Between 2002 and 2006, Ares ran an undergraduate research group composed of 10 to 15 students each quarter (mainly juniors and seniors); the program served more than 50 students over the course of its four years. This research group conducted genomic studies of splicing in humans and the malaria parasite Plasmodium spp. These studies were interdisciplinary in nature, requiring students from traditional molecular biology and from computer science and bioinformatics to work in teams.
A main goal was to learn how such teams of undergraduate researchers might learn to value interdisciplinary approaches early in their research careers and how this might affect their future career choices. In addition to gaining experience in the research lab, including learning how to use sophisticated instrumentation and technology, students were encouraged to experience teaching and learning as part of a research group.
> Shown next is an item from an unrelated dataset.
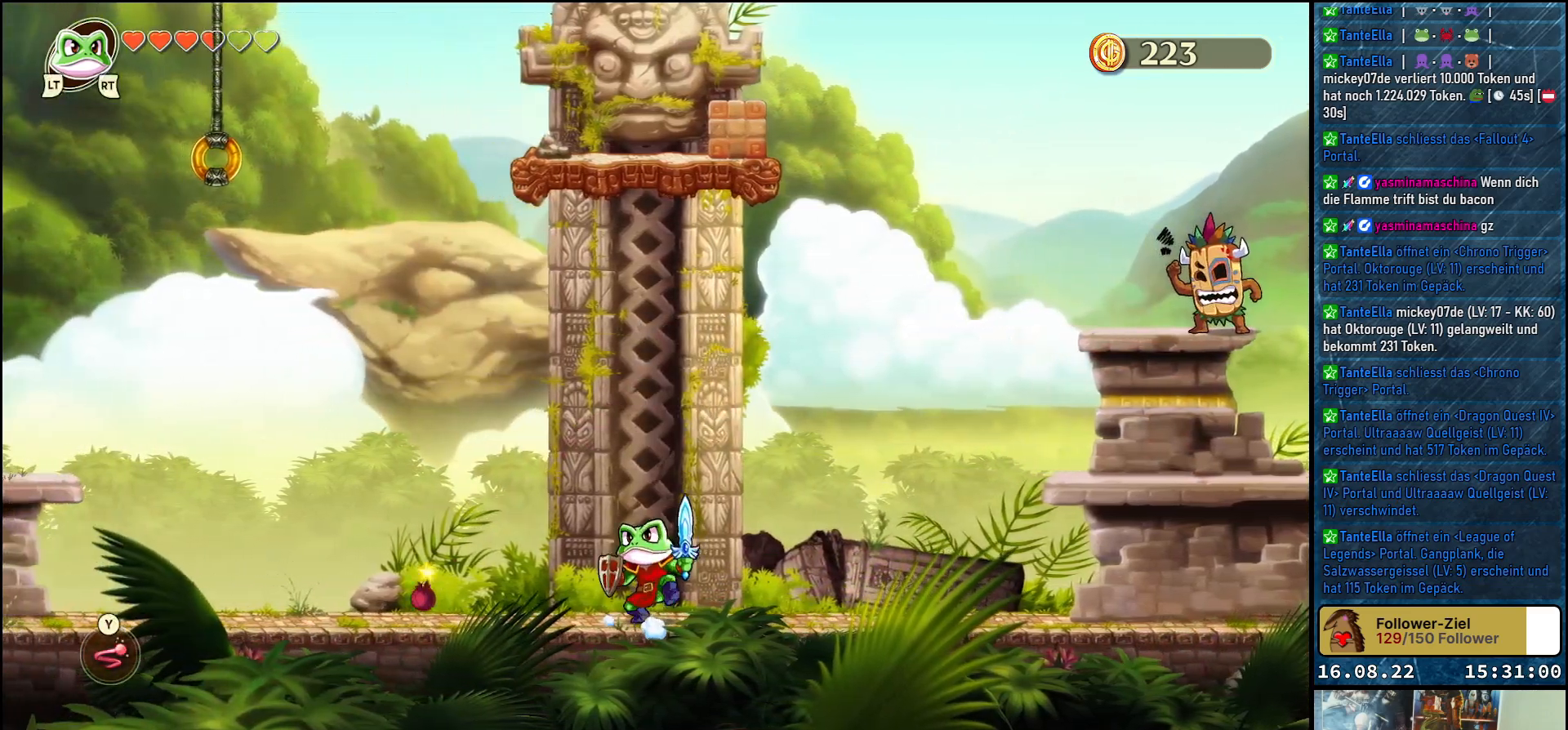
{"buttons": [], "left_stick": "left", "right_stick": "center", "events": [[250, "left_stick", "left"], [417, "Y", "down"], [500, "Y", "up"]]}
Four publications resulted from this project; three appeared in peer-reviewed journals and included participating students as co-authors. Today, many of these students are practicing scientists, engineers, and physicians.
Ares has continued to serve as a nominator and mentor for undergraduate students participating in HHMI’s EXROP summer research program for traditionally underrepresented students. In addition, Ares has become interested in the effects of unacknowledged bias in influencing decisions concerning academic advancement and funding of women and underrepresented minorities in science and engineering.
Research in the Ares Lab
Ares’s research interests are in RNA structure and function, especially as they pertain to genome function and evolution. His research focuses on the machinery and regulation of processes that alter genomic information posttranscriptionally. His research accomplishments include discovering the yeast U2 snRNA (small nuclear RNA), the first yeast snRNA with clear homology to mammalian splicing snRNA; annotating introns in the Saccharomyces cerevisiae genome and applying genome-wide technologies to the question of how RNA processing events lead to context-dependent interpretation of genomic information in normal and diseased cells. Future research will focus on understanding on a systems level how RNA processing mechanisms have contributed to the evolution of eukaryotes and eukaryotic genomes.